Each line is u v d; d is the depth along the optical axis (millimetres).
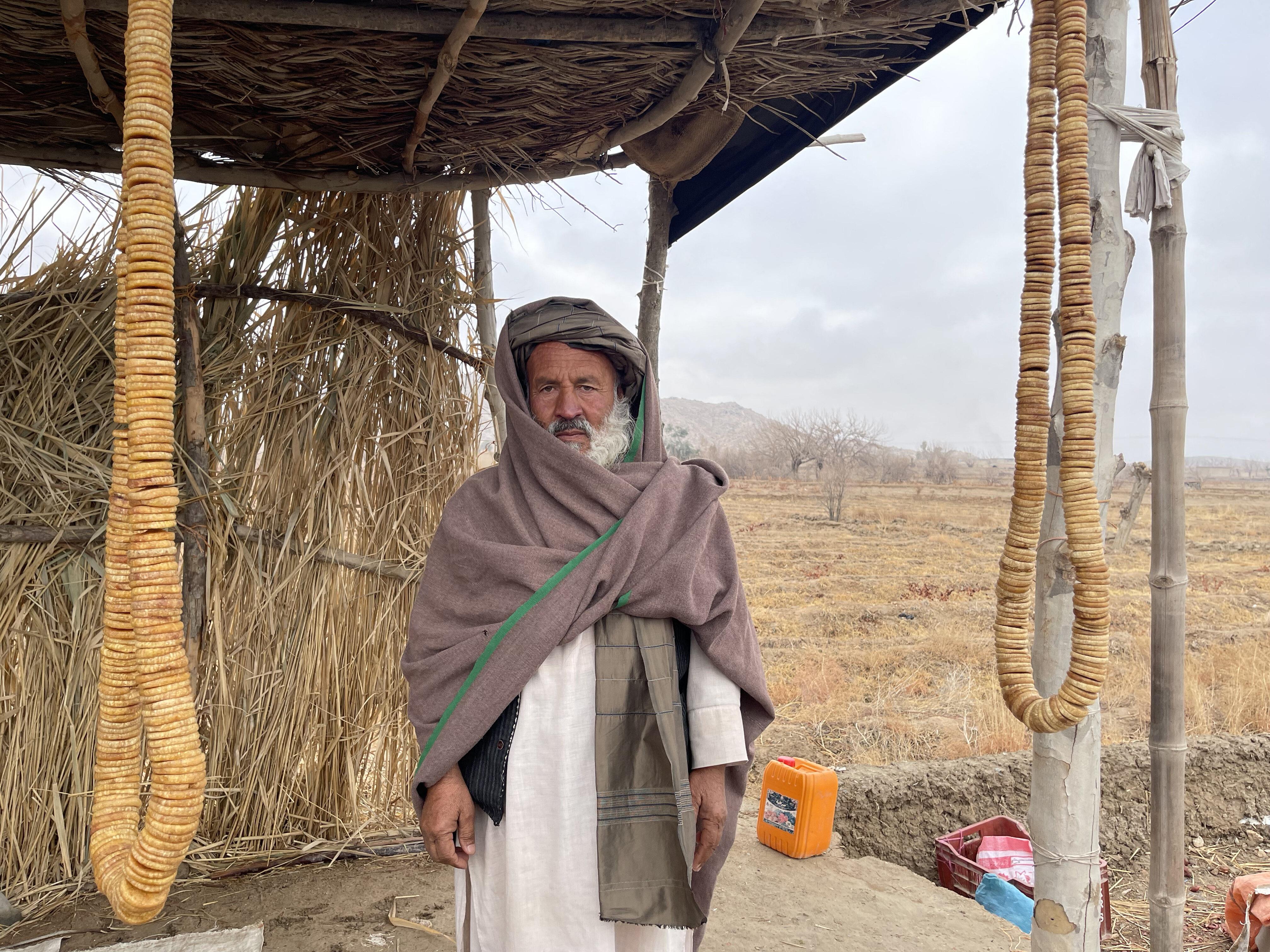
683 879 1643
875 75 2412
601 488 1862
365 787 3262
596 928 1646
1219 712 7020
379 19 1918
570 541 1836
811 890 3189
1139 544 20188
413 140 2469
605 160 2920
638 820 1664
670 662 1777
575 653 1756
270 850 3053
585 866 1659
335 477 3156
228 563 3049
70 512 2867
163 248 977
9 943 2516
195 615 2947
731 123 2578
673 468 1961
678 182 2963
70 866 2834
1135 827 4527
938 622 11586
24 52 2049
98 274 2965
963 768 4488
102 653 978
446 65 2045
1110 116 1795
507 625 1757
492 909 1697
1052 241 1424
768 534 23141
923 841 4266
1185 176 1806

DIRECTIONS FOR THIS TASK: Leave every picture out and output the records exactly.

FINISHED TASK:
Each line is u v d; d is the depth along the optical axis (millimetres).
683 879 1643
875 75 2412
601 488 1862
365 787 3262
596 928 1646
1219 712 7020
379 19 1918
570 541 1836
811 890 3189
1139 544 20188
413 140 2469
605 160 2920
638 820 1664
670 662 1777
575 653 1756
270 850 3053
585 866 1659
335 477 3156
228 563 3049
70 512 2867
163 248 977
9 943 2516
195 615 2947
731 123 2578
673 468 1961
678 182 2963
70 866 2834
1135 827 4527
938 622 11586
24 52 2049
98 274 2965
963 768 4488
102 653 978
446 65 2045
1110 116 1795
507 625 1757
492 909 1697
1052 241 1424
768 534 23141
923 841 4266
1185 176 1806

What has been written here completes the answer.